The records that follow are to be transcribed in full, leaving out each picture.
——
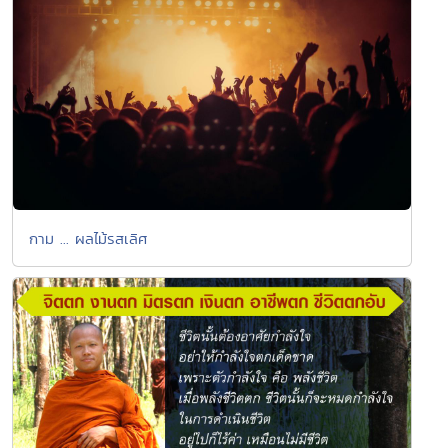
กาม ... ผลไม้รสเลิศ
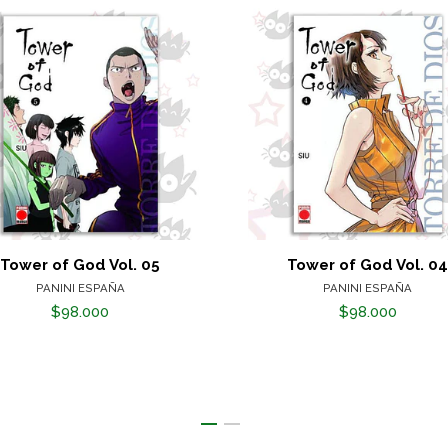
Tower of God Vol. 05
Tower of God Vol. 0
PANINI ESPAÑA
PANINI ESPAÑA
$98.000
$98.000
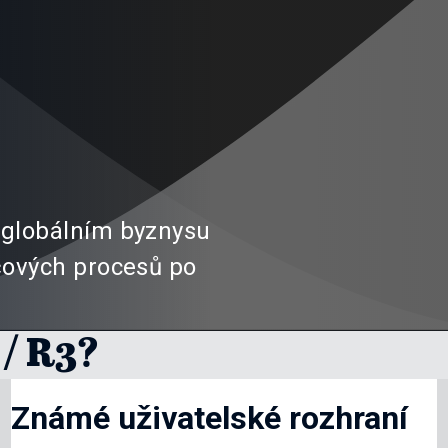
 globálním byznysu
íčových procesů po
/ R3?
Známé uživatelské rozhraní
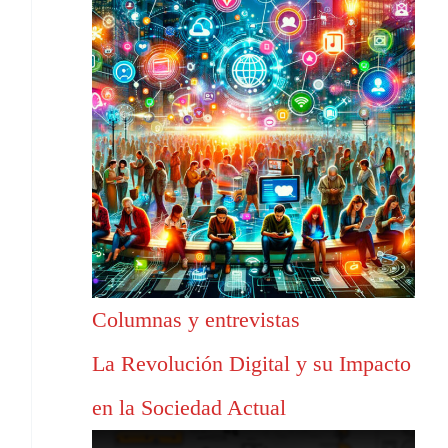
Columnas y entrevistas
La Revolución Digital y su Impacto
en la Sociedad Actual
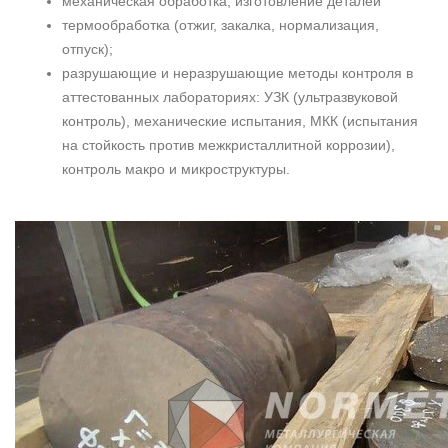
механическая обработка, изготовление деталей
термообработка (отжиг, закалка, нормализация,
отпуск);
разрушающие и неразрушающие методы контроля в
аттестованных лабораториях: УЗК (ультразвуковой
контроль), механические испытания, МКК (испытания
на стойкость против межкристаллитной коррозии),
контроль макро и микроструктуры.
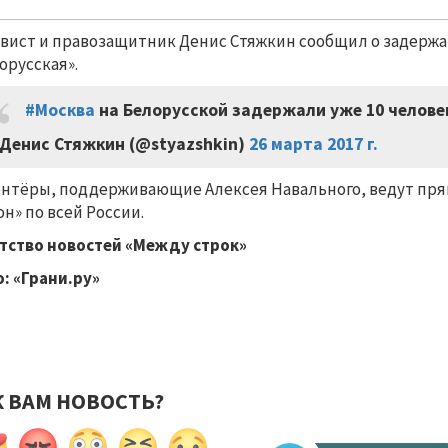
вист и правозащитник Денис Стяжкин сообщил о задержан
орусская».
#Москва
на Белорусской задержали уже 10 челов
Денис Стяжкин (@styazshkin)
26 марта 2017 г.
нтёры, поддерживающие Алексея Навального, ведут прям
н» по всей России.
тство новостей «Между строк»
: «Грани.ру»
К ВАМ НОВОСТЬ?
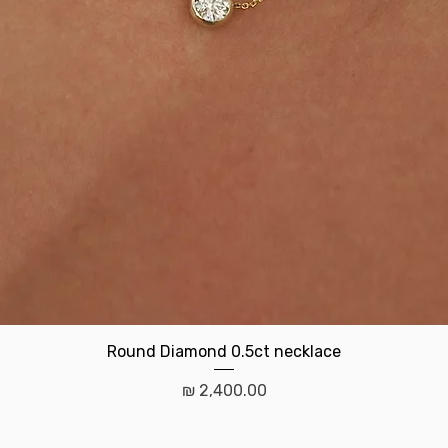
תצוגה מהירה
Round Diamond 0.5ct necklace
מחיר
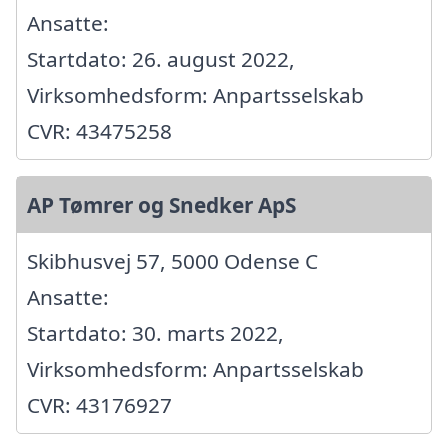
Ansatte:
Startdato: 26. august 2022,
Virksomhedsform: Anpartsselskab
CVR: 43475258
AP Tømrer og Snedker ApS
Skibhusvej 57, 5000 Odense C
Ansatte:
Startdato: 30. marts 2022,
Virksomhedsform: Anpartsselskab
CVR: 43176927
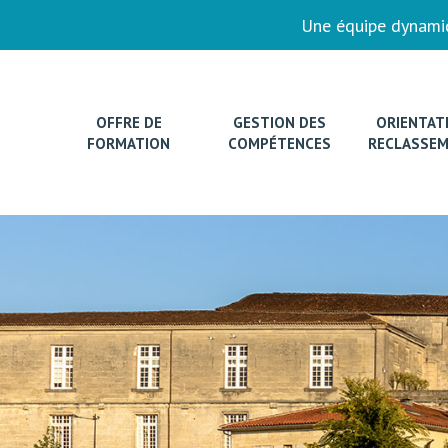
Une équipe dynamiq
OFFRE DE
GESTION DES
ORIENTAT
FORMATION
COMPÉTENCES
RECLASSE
——
RESULT OF THIS TASK →
กาม ... ผลไม้รสเลิศ
Tower of God Vol. 05
Tower of God Vol. 0
PANINI ESPAÑA
PANINI ESPAÑA
$98.000
$98.000
 globálním byznysu
íčových procesů po
/ R3?
Známé uživatelské rozhraní
Columnas y entrevistas
La Revolución Digital y su Impacto
en la Sociedad Actual
механическая обработка, изготовление деталей
термообработка (отжиг, закалка, нормализация,
отпуск);
разрушающие и неразрушающие методы контроля в
аттестованных лабораториях: УЗК (ультразвуковой
контроль), механические испытания, МКК (испытания
на стойкость против межкристаллитной коррозии),
контроль макро и микроструктуры.
вист и правозащитник Денис Стяжкин сообщил о задержан
орусская».
#Москва
на Белорусской задержали уже 10 челов
Денис Стяжкин (@styazshkin)
26 марта 2017 г.
нтёры, поддерживающие Алексея Навального, ведут прям
н» по всей России.
тство новостей «Между строк»
: «Грани.ру»
К ВАМ НОВОСТЬ?
תצוגה מהירה
Round Diamond 0.5ct necklace
מחיר
Ansatte:
Startdato: 26. august 2022,
Virksomhedsform: Anpartsselskab
CVR: 43475258
AP Tømrer og Snedker ApS
Skibhusvej 57, 5000 Odense C
Ansatte:
Startdato: 30. marts 2022,
Virksomhedsform: Anpartsselskab
CVR: 43176927
Une équipe dynamiq
OFFRE DE
GESTION DES
ORIENTAT
FORMATION
COMPÉTENCES
RECLASSE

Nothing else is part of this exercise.